How do you incorporate that correlation a little bit, the different philosophies of Central Bank?
>> John Cochrane: If I could add, we had a great seminar here by Carsten's a while ago, talking to us about Central Bank of Mexico, who said, look, you guys, we love your Taylor rule. But for Mexico, we pay attention to the exchange rate and we pay attention to the US federal funds rate, cuz if we don't, we get trampled by a herd of elephants.
So kinda natural to think of a small open economy not following a pure Taylor rule, but paying attention to those variables in fine rule-like fashion because they got to.
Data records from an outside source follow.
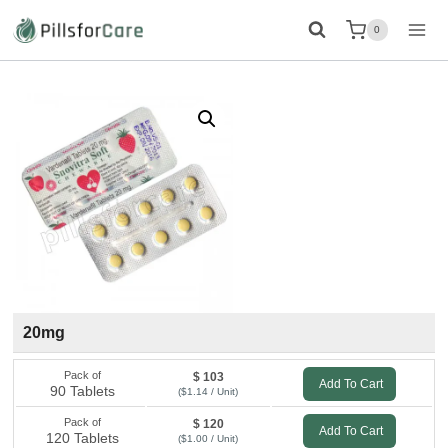
Skip
0
to
content
20mg
Pack of
$ 103
Add To Cart
90 Tablets
($1.14 / Unit)
Pack of
$ 120
Add To Cart
120 Tablets
($1.00 / Unit)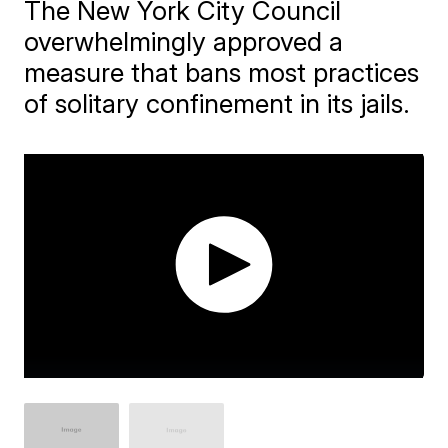
The New York City Council
overwhelmingly approved a
measure that bans most practices
of solitary confinement in its jails.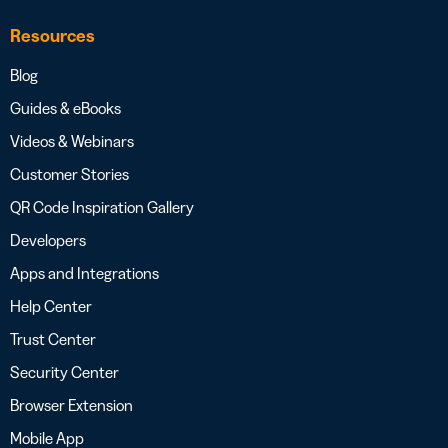
Resources
Blog
Guides & eBooks
Videos & Webinars
Customer Stories
QR Code Inspiration Gallery
Developers
Apps and Integrations
Help Center
Trust Center
Security Center
Browser Extension
Mobile App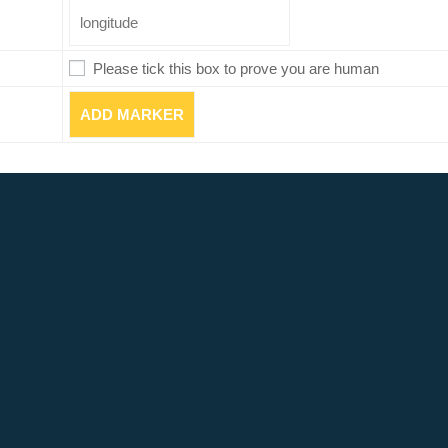
Please tick this box to prove you are human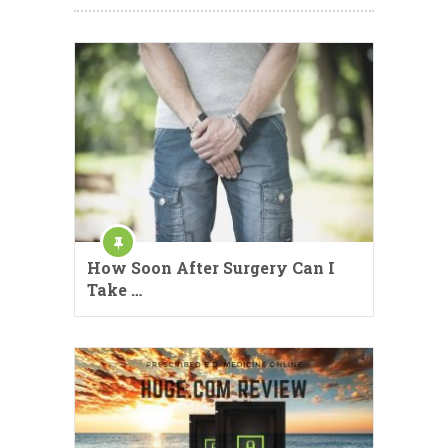
How Soon After Surgery Can I
Take …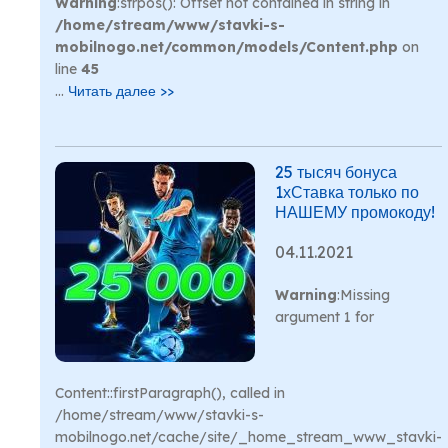
Warning
:strpos(): Offset not contained in string in
/home/stream/www/stavki-s-
mobilnogo.net/common/models/Content.php
on
line
45
...
Читать далее >>
25 тысяч бонуса
1хСтавка только по
НАШЕМУ промокоду!
04.11.2021
Warning
:Missing
argument 1 for
Content::firstParagraph(), called in
/home/stream/www/stavki-s-
mobilnogo.net/cache/site/_home_stream_www_stavki-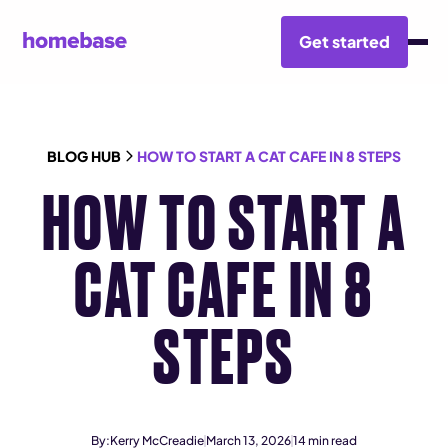
Get started
BLOG HUB
HOW TO START A CAT CAFE IN 8 STEPS
HOW TO START A
CAT CAFE IN 8
STEPS
By:
Kerry McCreadie
March 13, 2026
14
min read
>> John Taylor: Any other points, questions?
>> Yevgeniy Teryoshin: One last I'll just respond briefly to John in saying that I guess to some degree you have to make some choices in terms of what are the rules I wanna be thinking about.
And to me at least, it's interesting that even countries that would not necessarily just follow something like a Taylor rule in an optimal setting, in an optimal setting. They should be caring about exchange rates if the economic performance tends to be consistently better in rule-like periods, that is an interesting result of itself.
One possibility kind of that during this process that I was thinking about that referees were suggesting, he's thinking about more specific policy rules for particular countries, such as introducing exchange rates, introducing inertia. But at some point, I need to kind of make some assumptions, kind of make some choices, and these are the choices that I ended up making kid of.
And I'm not sure how much scope there is for similar papers that make slightly different assumptions on that.
>> John Taylor: Thank you very much Yevgeniy, appreciate it. Thank you, and virtual audience.